AIM OF THE TASK: Return each line of the data below verbatim; pictures are to be left out.

Source records:
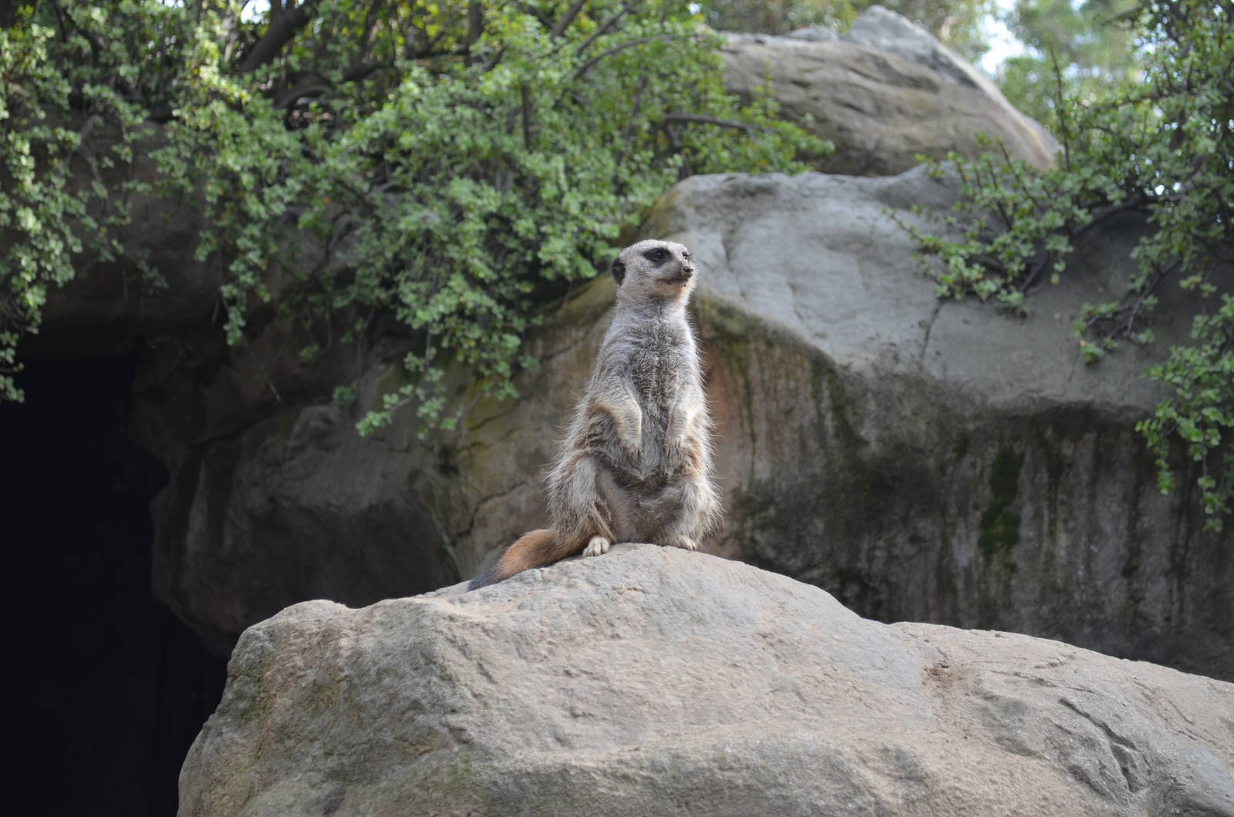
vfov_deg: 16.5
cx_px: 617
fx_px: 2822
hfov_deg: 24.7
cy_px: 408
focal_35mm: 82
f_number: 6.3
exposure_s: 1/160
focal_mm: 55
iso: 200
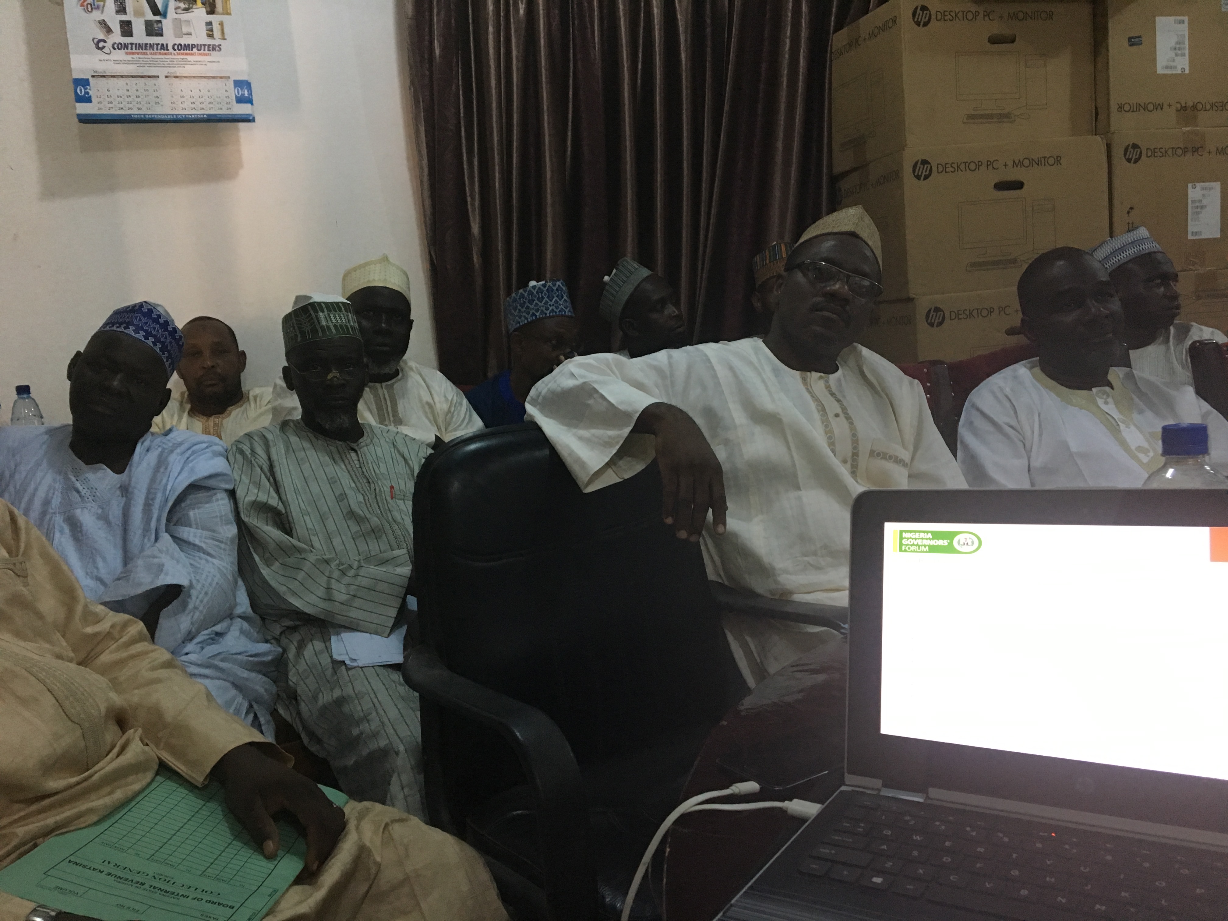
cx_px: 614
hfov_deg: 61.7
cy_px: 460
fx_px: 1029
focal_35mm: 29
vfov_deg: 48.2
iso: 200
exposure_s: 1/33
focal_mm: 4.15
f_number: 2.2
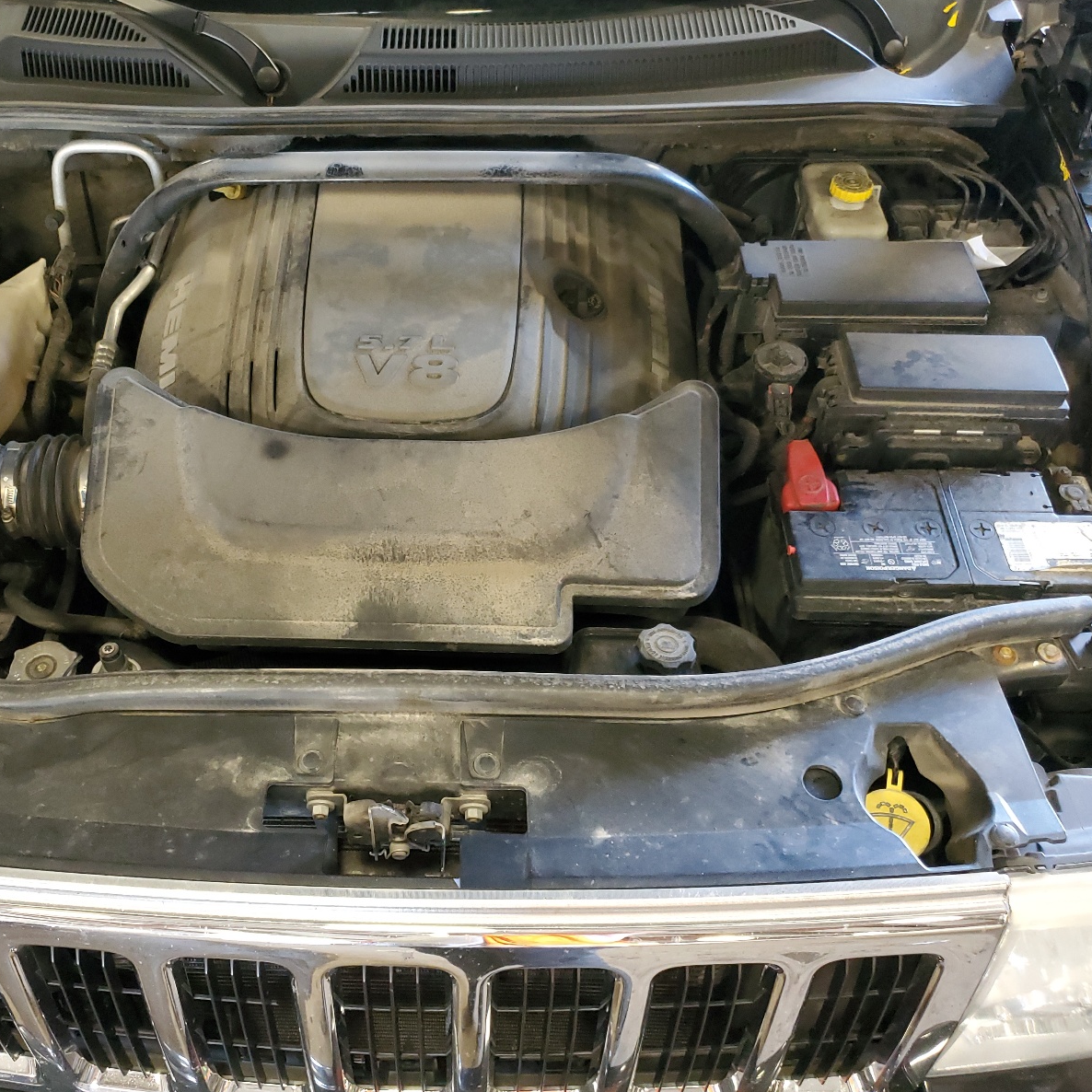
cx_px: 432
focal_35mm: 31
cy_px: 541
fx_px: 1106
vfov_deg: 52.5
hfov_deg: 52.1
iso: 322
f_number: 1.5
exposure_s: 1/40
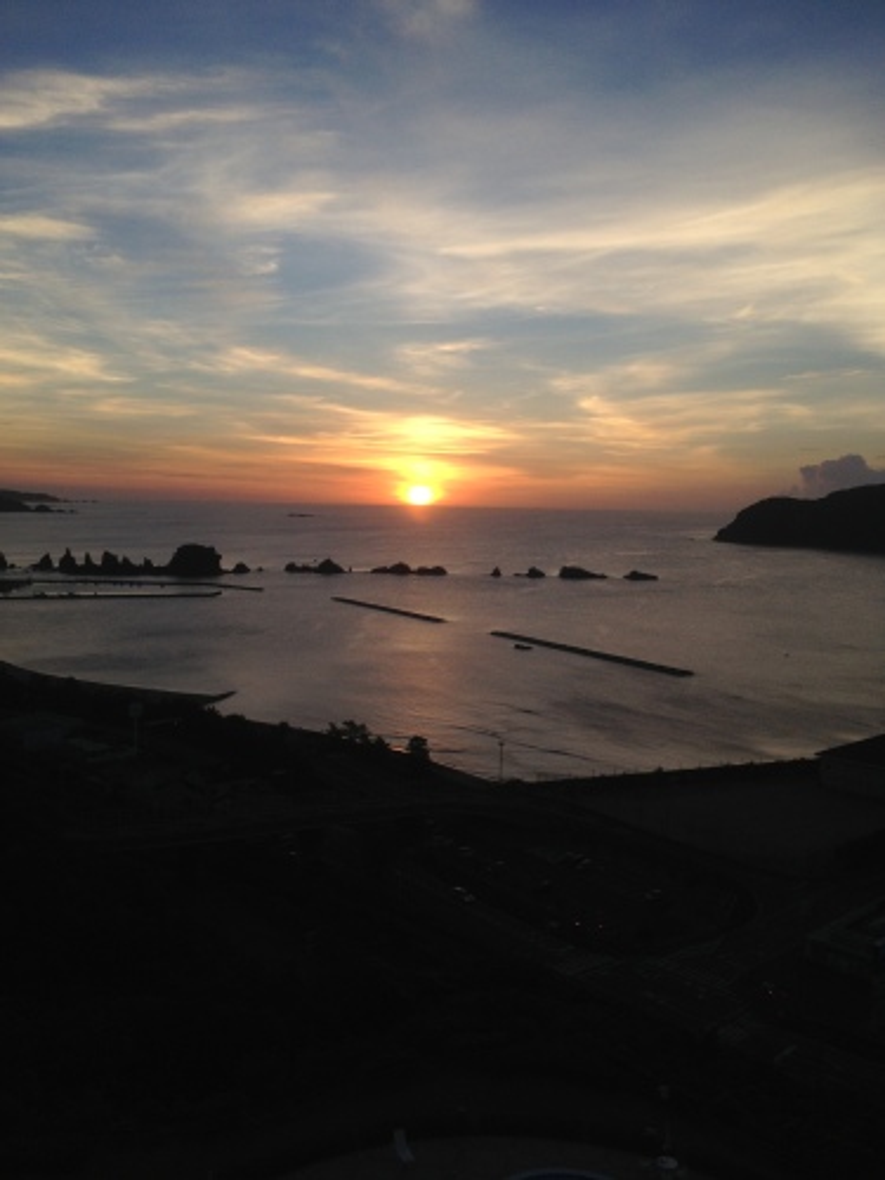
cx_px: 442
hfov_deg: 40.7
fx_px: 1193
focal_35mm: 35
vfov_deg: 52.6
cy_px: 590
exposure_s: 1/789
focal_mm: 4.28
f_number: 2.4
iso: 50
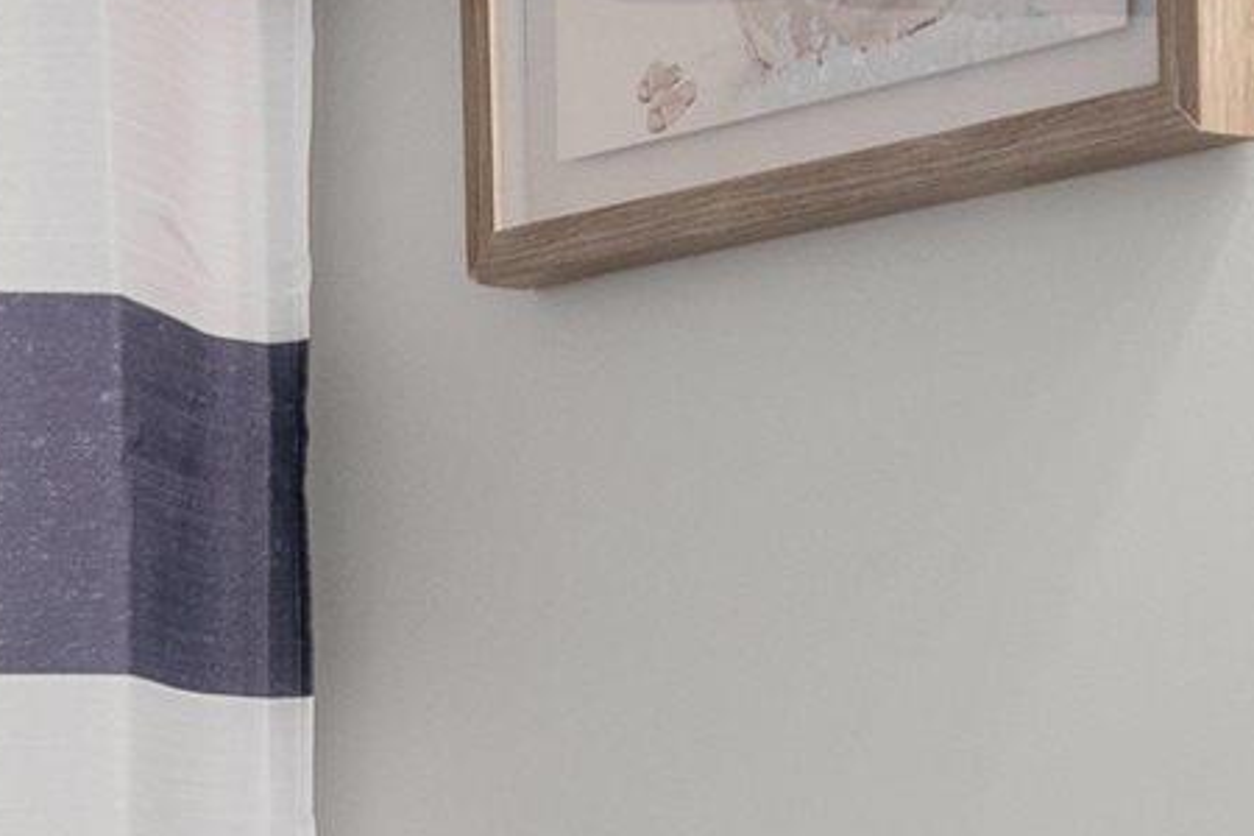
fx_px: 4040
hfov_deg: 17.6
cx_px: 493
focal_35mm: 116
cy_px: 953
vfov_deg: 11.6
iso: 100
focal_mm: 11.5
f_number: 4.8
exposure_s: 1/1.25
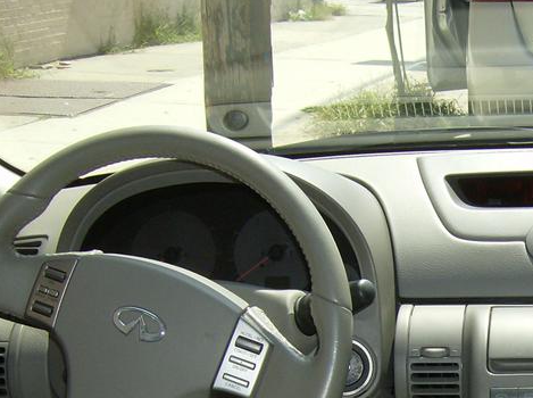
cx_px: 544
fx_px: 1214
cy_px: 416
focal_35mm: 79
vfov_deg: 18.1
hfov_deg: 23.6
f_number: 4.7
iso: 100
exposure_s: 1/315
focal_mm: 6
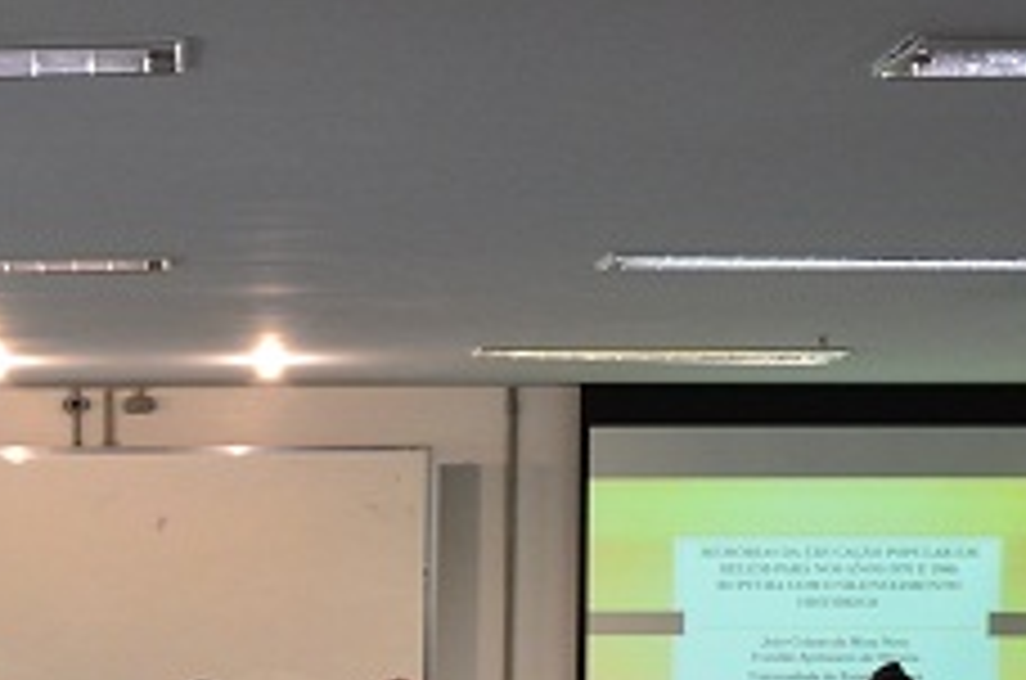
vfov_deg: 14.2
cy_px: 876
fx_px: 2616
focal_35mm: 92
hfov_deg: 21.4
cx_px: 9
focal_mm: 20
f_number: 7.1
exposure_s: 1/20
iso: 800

PROBLEM SOLUTION:
vfov_deg: 16.5
cx_px: 617
fx_px: 2822
hfov_deg: 24.7
cy_px: 408
focal_35mm: 82
f_number: 6.3
exposure_s: 1/160
focal_mm: 55
iso: 200
cx_px: 614
hfov_deg: 61.7
cy_px: 460
fx_px: 1029
focal_35mm: 29
vfov_deg: 48.2
iso: 200
exposure_s: 1/33
focal_mm: 4.15
f_number: 2.2
cx_px: 432
focal_35mm: 31
cy_px: 541
fx_px: 1106
vfov_deg: 52.5
hfov_deg: 52.1
iso: 322
f_number: 1.5
exposure_s: 1/40
cx_px: 442
hfov_deg: 40.7
fx_px: 1193
focal_35mm: 35
vfov_deg: 52.6
cy_px: 590
exposure_s: 1/789
focal_mm: 4.28
f_number: 2.4
iso: 50
fx_px: 4040
hfov_deg: 17.6
cx_px: 493
focal_35mm: 116
cy_px: 953
vfov_deg: 11.6
iso: 100
focal_mm: 11.5
f_number: 4.8
exposure_s: 1/1.25
cx_px: 544
fx_px: 1214
cy_px: 416
focal_35mm: 79
vfov_deg: 18.1
hfov_deg: 23.6
f_number: 4.7
iso: 100
exposure_s: 1/315
focal_mm: 6
vfov_deg: 14.2
cy_px: 876
fx_px: 2616
focal_35mm: 92
hfov_deg: 21.4
cx_px: 9
focal_mm: 20
f_number: 7.1
exposure_s: 1/20
iso: 800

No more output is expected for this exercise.